┌──

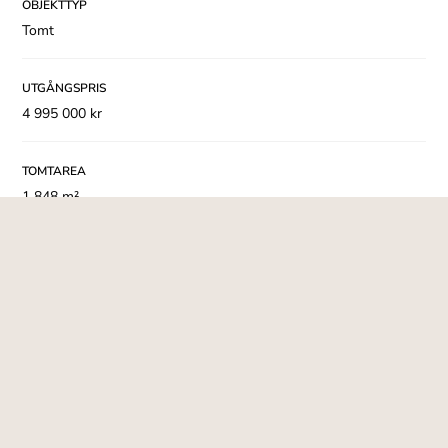
OBJEKTTYP
Tomt
UTGÅNGSPRIS
Rendering sovrum
4 995 000 kr
TOMTAREA
1 848 m²
Rendering matplats och vardagsrum
AREAUPPGIFT ENLIGT
areauppgifter enligt taxeringsinformation
VATTEN & AVLOPP
Anslutningsavgift för VA är 330 000 kr och är inkluderat i
produktionskostnadskalkylen. Bifogad under dokument.
Rendering kök
Anslutningsavgift för el är 54 000 kr och är inkluderat i
produktionskostnadskalkylen. Bifogad under dokument.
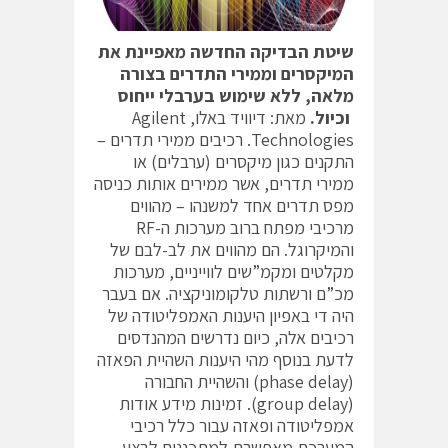
שיטת הבדיקה החדשה מאפיינת את
המיקסרים וממירי התדרים בצורה
מלאה, ללא שימוש בערבלי ייחוס
וכיול.
מאת: דיוויד באלו, Agilent
Technologies. רכיבים ממירי תדרים –
התקנים כגון מיקסרים (ערבלים) או
ממירי תדרים, אשר ממירים אותות כניסה
מפס תדרים אחד למשנהו – מהווים
מרכיבי מפתח ברוב מערכות ה-RF
והמיקרוגל. הם מהווים את לב-לבם של
מקלטים ומקמ”שים לווייניים, מערכות
מכ”ם ורשתות טלקומוניקציה. אם בעבר
היה די באפיון היענות האמפליטודה של
רכיבים אלה, כיום נדרשים המהנדסים
לדעת בנוסף מהי היענות השהיית הפאזה
(phase delay) והשהיית החבורה
(group delay). זמינות מידע אודות
אמפליטודה ופאזה עבור כלל רכיבי
המערכת מאפשרת למתכננים לבצע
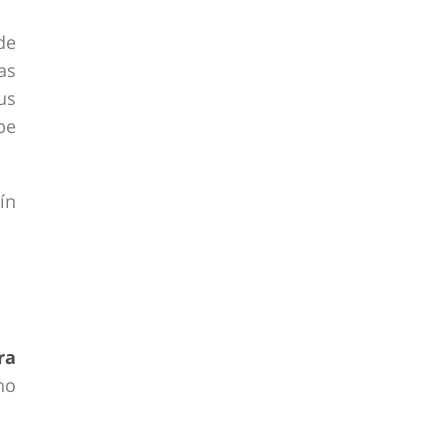
de
as
us
pe
ín
ra
no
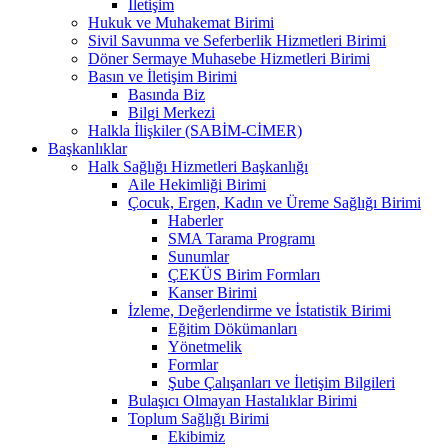
İletişim
Hukuk ve Muhakemat Birimi
Sivil Savunma ve Seferberlik Hizmetleri Birimi
Döner Sermaye Muhasebe Hizmetleri Birimi
Basın ve İletişim Birimi
Basında Biz
Bilgi Merkezi
Halkla İlişkiler (SABİM-CİMER)
Başkanlıklar
Halk Sağlığı Hizmetleri Başkanlığı
Aile Hekimliği Birimi
Çocuk, Ergen, Kadın ve Üreme Sağlığı Birimi
Haberler
SMA Tarama Programı
Sunumlar
ÇEKÜS Birim Formları
Kanser Birimi
İzleme, Değerlendirme ve İstatistik Birimi
Eğitim Dökümanları
Yönetmelik
Formlar
Şube Çalışanları ve İletişim Bilgileri
Bulaşıcı Olmayan Hastalıklar Birimi
Toplum Sağlığı Birimi
Ekibimiz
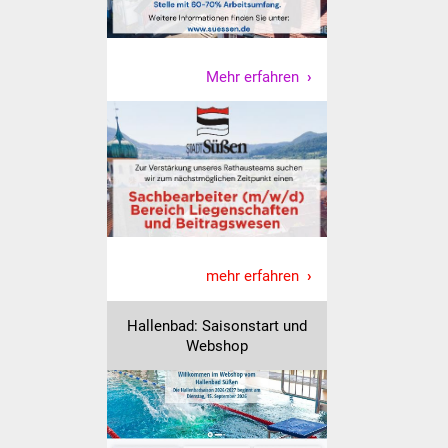
IKG Auen
Ausschreibungen
Mehr erfahren
Öffentliche
Ausschreibung
Europaweite
Ausschreibung
Beschränkte
mehr erfahren
Ausschreibung
Hallenbad: Saisonstart und
Freihändige Vergabe
Webshop
Gewerbeverzeichnis
Gewerbe - Selbsteintrag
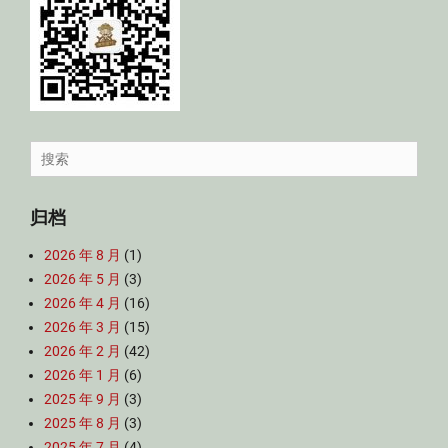
Search
for:
归档
2026 年 8 月
(1)
2026 年 5 月
(3)
2026 年 4 月
(16)
2026 年 3 月
(15)
2026 年 2 月
(42)
2026 年 1 月
(6)
2025 年 9 月
(3)
2025 年 8 月
(3)
2025 年 7 月
(4)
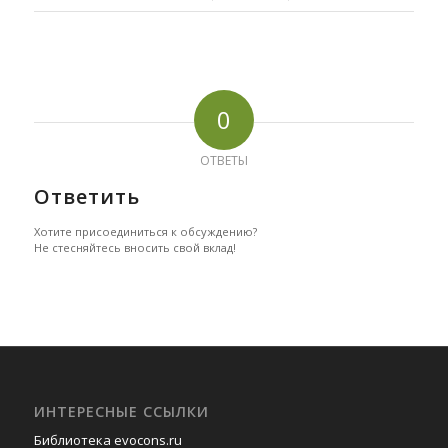
0
ОТВЕТЫ
Ответить
Хотите присоединиться к обсуждению?
Не стесняйтесь вносить свой вклад!
ИНТЕРЕСНЫЕ ССЫЛКИ
Библиотека evocons.ru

└──

WHAT IS REQUIRED >> Please set down every line of text from all the records above, word for word, leaving the pictures out of your answer.

SOLVED EXERCISE >>
OBJEKTTYP
Tomt
UTGÅNGSPRIS
Rendering sovrum
4 995 000 kr
TOMTAREA
1 848 m²
Rendering matplats och vardagsrum
AREAUPPGIFT ENLIGT
areauppgifter enligt taxeringsinformation
VATTEN & AVLOPP
Anslutningsavgift för VA är 330 000 kr och är inkluderat i
produktionskostnadskalkylen. Bifogad under dokument.
Rendering kök
Anslutningsavgift för el är 54 000 kr och är inkluderat i
produktionskostnadskalkylen. Bifogad under dokument.
שיטת הבדיקה החדשה מאפיינת את
המיקסרים וממירי התדרים בצורה
מלאה, ללא שימוש בערבלי ייחוס
וכיול.
מאת: דיוויד באלו, Agilent
Technologies. רכיבים ממירי תדרים –
התקנים כגון מיקסרים (ערבלים) או
ממירי תדרים, אשר ממירים אותות כניסה
מפס תדרים אחד למשנהו – מהווים
מרכיבי מפתח ברוב מערכות ה-RF
והמיקרוגל. הם מהווים את לב-לבם של
מקלטים ומקמ”שים לווייניים, מערכות
מכ”ם ורשתות טלקומוניקציה. אם בעבר
היה די באפיון היענות האמפליטודה של
רכיבים אלה, כיום נדרשים המהנדסים
לדעת בנוסף מהי היענות השהיית הפאזה
(phase delay) והשהיית החבורה
(group delay). זמינות מידע אודות
אמפליטודה ופאזה עבור כלל רכיבי
המערכת מאפשרת למתכננים לבצע
de
as
us
pe
ín
ra
no
İletişim
Hukuk ve Muhakemat Birimi
Sivil Savunma ve Seferberlik Hizmetleri Birimi
Döner Sermaye Muhasebe Hizmetleri Birimi
Basın ve İletişim Birimi
Basında Biz
Bilgi Merkezi
Halkla İlişkiler (SABİM-CİMER)
Başkanlıklar
Halk Sağlığı Hizmetleri Başkanlığı
Aile Hekimliği Birimi
Çocuk, Ergen, Kadın ve Üreme Sağlığı Birimi
Haberler
SMA Tarama Programı
Sunumlar
ÇEKÜS Birim Formları
Kanser Birimi
İzleme, Değerlendirme ve İstatistik Birimi
Eğitim Dökümanları
Yönetmelik
Formlar
Şube Çalışanları ve İletişim Bilgileri
Bulaşıcı Olmayan Hastalıklar Birimi
Toplum Sağlığı Birimi
Ekibimiz
IKG Auen
Ausschreibungen
Mehr erfahren
Öffentliche
Ausschreibung
Europaweite
Ausschreibung
Beschränkte
mehr erfahren
Ausschreibung
Hallenbad: Saisonstart und
Freihändige Vergabe
Webshop
Gewerbeverzeichnis
Gewerbe - Selbsteintrag
Search
for:
归档
2026 年 8 月
(1)
2026 年 5 月
(3)
2026 年 4 月
(16)
2026 年 3 月
(15)
2026 年 2 月
(42)
2026 年 1 月
(6)
2025 年 9 月
(3)
2025 年 8 月
(3)
2025 年 7 月
(4)
0
ОТВЕТЫ
Ответить
Хотите присоединиться к обсуждению?
Не стесняйтесь вносить свой вклад!
ИНТЕРЕСНЫЕ ССЫЛКИ
Библиотека evocons.ru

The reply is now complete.